LIC: India slashes size of its biggest IPO The government will sell 221 million shares of Life Insurance Corporation of India in what is billed as the country’s largest IPO. (Photo by SAJJAD HUSSAIN/AFP via Getty Images)
INDIA has slashed the size of an initial public offering (IPO) by insurance giant LIC but the share issue will still be the country’s largest to date, with a targeted windfall of $2.7 billion (£2.15 bn), regulatory filings showed on Wednesday (27).
Prime minister Narendra Modi’s government is desperate for proceeds from the IPO by the Life Insurance Corporation (LIC) of India and the sale of other state assets to help fix tattered public finances.
The long-awaited IPO – originally slated for March – will open next week, after the government chose to wait out the recent market volatility triggered by the Russian invasion of Ukraine, the filing showed.
But the adverse market conditions did force the government to substantially cut its stake sale from an earlier five per cent to 3.5 per cent.
The government will sell 221 million shares within a price band of Rs 902 (£9.36) to Rs 949 (£9.85), the prospectus showed.
This implies an IPO size of between Rs 200 bn (£2.08 bn) and Rs 210 bn (£2.18 bn), overtaking that of payments firm Paytm, which raised $2.5 bn (£1.79 bn) in November in India’s largest public share sale to date.
The offer values LIC at Rs 6 trillion (£62.02 bn) and follows a years-long exercise by bankers and bureaucrats to appraise the mammoth insurer and ready it for listing.
Founded in 1956 by nationalising and combining 245 insurers, LIC was for decades synonymous with life insurance in post-independence India, until the entry of private companies in 2000.

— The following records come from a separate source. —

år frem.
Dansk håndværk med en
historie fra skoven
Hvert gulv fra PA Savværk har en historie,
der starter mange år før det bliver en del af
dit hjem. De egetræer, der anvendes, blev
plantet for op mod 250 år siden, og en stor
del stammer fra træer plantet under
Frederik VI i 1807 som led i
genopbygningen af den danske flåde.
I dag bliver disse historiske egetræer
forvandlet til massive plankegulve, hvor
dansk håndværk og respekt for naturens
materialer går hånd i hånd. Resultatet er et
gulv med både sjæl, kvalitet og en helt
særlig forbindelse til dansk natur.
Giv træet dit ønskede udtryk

It continues to lead the pack with a 61 per cent share of the life insurance market in a country of 1.4 billion people, with its army of 1.3 million “LIC agents” giving it huge reach, especially in rural India.
LIC’s market share has, however, declined steadily in the face of competition from net-savvy private insurers offering specialised products.
The firm warned in its regulatory filing that “there can be no assurance that our corporation will not lose further market share” to private companies.
The insurer is also India’s largest asset manager, with Rs 39.55 trillion (£410 bn) under management as of September 30, including significant stakes in Indian blue chips like Reliance and Infosys.
The government hopes LIC’s IPO will attract legions of first-time investors to the stock market, in a country where less than five per cent of people have trading accounts.
It will be a crucial step in Modi’s policy to “monetise and modernise” state-run companies and plug an estimated Rs 16.6 trillion (£170 bn) fiscal deficit this financial year.
In the last financial year, ending March 31, the government missed its privatisation goal for the third straight year, raising Rs 135.61 billion (£1.41 bn) – only eight per cent of its original divestment target.